* _Task statement_: Search the data below for the line containing "camera: 65 degrees left, 0 degrees up", then please set down that line and all remaining ones exactly as written.

____________

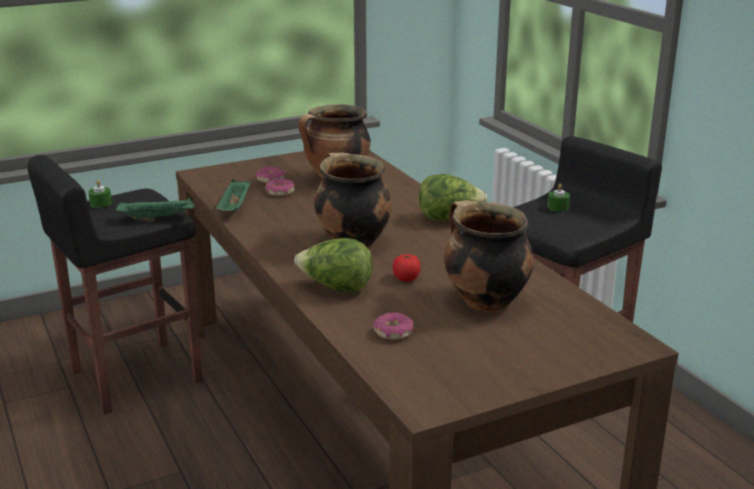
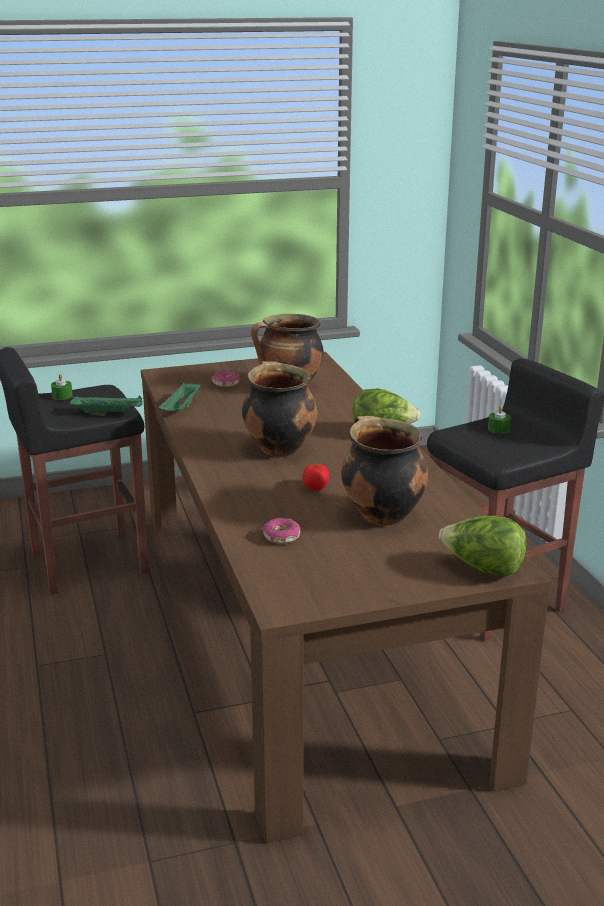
camera: 10 degrees right, 0 degrees up
donut [266,178,294,196] -> none
lettuce [294,238,373,292] -> lettuce moved to [439,516,527,576]

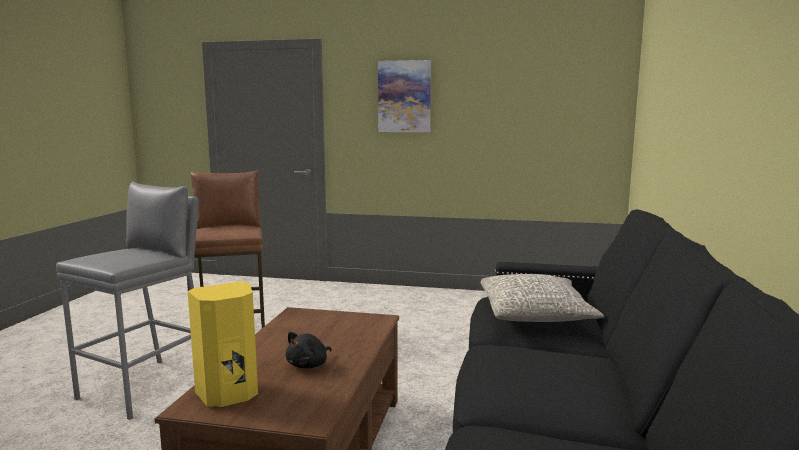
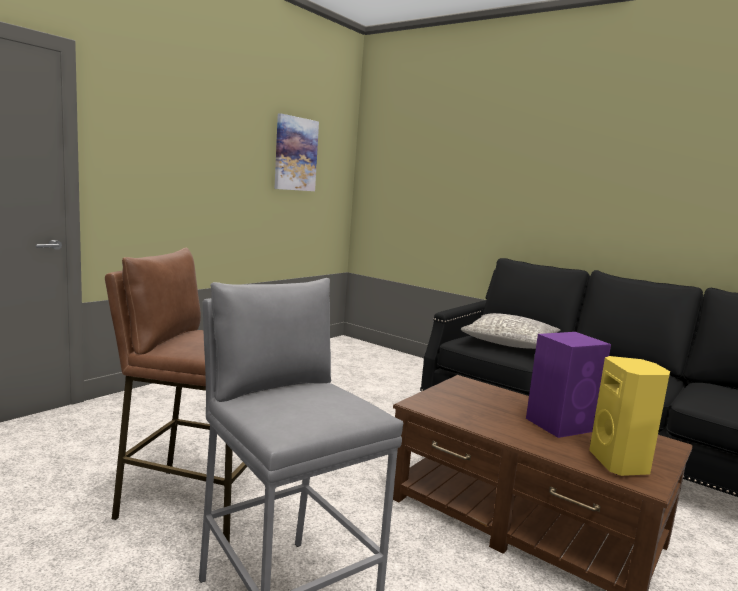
camera: 65 degrees left, 0 degrees up
black plush toy [286,332,332,368] -> purple speaker [526,332,611,438]
picture [378,60,431,132] -> picture moved to [274,113,319,191]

____________

* _Response to this exercise_:
camera: 65 degrees left, 0 degrees up
black plush toy [286,332,332,368] -> purple speaker [526,332,611,438]
picture [378,60,431,132] -> picture moved to [274,113,319,191]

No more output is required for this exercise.